Purpose-centered design of rehabilitation robots: a case study of a hand exoskeleton for assessing spasticity

Hand exoskeletons offer promising solutions for hand function rehabilitation. Despite considerable research on novel exoskeleton technologies and the commercial availability of many hand exoskeletons, most hand exoskeletons can only perform motor training and assistance, rather than treatment or diagnosis of hand diseases. This limitation is also observed in other rehabilitation robots.
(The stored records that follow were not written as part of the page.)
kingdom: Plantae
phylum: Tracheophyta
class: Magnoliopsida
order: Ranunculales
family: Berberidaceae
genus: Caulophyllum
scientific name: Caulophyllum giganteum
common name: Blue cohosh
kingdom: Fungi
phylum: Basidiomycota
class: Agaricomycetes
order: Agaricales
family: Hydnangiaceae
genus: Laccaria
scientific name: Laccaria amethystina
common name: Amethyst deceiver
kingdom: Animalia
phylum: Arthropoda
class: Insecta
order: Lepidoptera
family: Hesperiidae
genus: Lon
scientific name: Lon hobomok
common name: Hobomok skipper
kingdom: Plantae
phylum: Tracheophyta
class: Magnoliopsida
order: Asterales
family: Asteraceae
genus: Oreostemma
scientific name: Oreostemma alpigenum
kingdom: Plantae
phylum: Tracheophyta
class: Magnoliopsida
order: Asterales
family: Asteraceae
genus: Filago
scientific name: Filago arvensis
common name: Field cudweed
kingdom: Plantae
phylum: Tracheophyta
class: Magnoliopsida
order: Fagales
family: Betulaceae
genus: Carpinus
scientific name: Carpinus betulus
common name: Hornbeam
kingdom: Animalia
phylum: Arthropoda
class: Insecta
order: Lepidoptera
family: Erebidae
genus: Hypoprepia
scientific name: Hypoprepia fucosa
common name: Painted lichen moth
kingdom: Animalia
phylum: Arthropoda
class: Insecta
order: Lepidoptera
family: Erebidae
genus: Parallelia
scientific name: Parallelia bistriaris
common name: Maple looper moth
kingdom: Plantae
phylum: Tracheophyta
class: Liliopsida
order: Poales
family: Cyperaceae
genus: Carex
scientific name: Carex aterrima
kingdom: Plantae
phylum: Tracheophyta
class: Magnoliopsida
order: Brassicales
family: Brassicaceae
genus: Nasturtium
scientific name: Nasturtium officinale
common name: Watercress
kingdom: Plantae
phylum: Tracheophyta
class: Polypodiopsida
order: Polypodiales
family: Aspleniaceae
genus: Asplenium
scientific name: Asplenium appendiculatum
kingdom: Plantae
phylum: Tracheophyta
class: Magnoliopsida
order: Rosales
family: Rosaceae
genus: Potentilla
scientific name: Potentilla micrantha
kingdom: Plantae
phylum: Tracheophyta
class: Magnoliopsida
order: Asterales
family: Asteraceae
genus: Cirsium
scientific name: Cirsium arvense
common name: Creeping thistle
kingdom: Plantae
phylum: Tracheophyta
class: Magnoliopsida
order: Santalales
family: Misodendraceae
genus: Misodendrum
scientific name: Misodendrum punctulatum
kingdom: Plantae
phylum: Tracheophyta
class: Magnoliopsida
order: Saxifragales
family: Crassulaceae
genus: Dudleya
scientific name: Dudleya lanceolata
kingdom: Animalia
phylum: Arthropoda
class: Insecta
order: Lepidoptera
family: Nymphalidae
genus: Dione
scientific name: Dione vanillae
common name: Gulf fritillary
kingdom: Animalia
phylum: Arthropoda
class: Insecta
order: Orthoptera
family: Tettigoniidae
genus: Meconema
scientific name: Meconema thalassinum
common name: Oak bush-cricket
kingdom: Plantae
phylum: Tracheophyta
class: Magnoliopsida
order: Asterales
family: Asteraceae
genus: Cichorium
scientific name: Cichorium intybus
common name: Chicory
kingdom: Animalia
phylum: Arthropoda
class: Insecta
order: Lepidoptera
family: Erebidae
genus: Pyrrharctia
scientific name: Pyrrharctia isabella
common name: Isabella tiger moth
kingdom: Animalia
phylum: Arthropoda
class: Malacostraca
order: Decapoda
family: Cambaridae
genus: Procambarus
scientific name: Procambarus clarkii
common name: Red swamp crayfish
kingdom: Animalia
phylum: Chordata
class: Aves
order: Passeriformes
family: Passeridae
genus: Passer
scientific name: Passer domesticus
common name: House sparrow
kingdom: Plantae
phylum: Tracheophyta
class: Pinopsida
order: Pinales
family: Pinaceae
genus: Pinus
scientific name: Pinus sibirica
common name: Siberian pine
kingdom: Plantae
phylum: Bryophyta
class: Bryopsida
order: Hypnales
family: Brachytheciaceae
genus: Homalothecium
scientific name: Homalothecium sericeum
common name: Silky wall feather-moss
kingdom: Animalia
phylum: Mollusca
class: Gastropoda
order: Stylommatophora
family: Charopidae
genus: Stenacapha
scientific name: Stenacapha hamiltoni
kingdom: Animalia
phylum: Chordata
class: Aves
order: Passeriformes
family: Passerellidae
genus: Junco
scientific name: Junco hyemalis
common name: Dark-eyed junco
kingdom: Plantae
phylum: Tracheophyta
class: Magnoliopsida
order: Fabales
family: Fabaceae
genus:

Designing a rehabilitation robot for medical purposes necessitates the integration of existing technologies, tailored to the symptoms, clinical conditions, and management methods of the target disease. To facilitate such design, this study presents a design strategy for rehabilitation robots that assist in the therapy and assessment of specific diseases. The strategy first systematically gathers prior medical and engineering knowledge on the management of the target disease and clarifies comprehensive design requirements, including medical goals and user needs. Next, modified Quality Function Deployment (QFD) and Theory of Inventive Problem Solving (TRIZ) methods are used to identify the core requirements and the optimal design scheme based on existing technical solutions. Lastly, the optimal design scheme is prototyped, tested, and refined iteratively until the product satisfies the design purpose. As an illustrative case study of this design strategy, the design of a hand exoskeleton for assessing hand spasticity is discussed. This strategy is adaptable for designing hand exoskeletons for other diseases or developing other types of rehabilitation robots, thereby extending the potential of rehabilitation robots in diagnostic and therapeutic applications.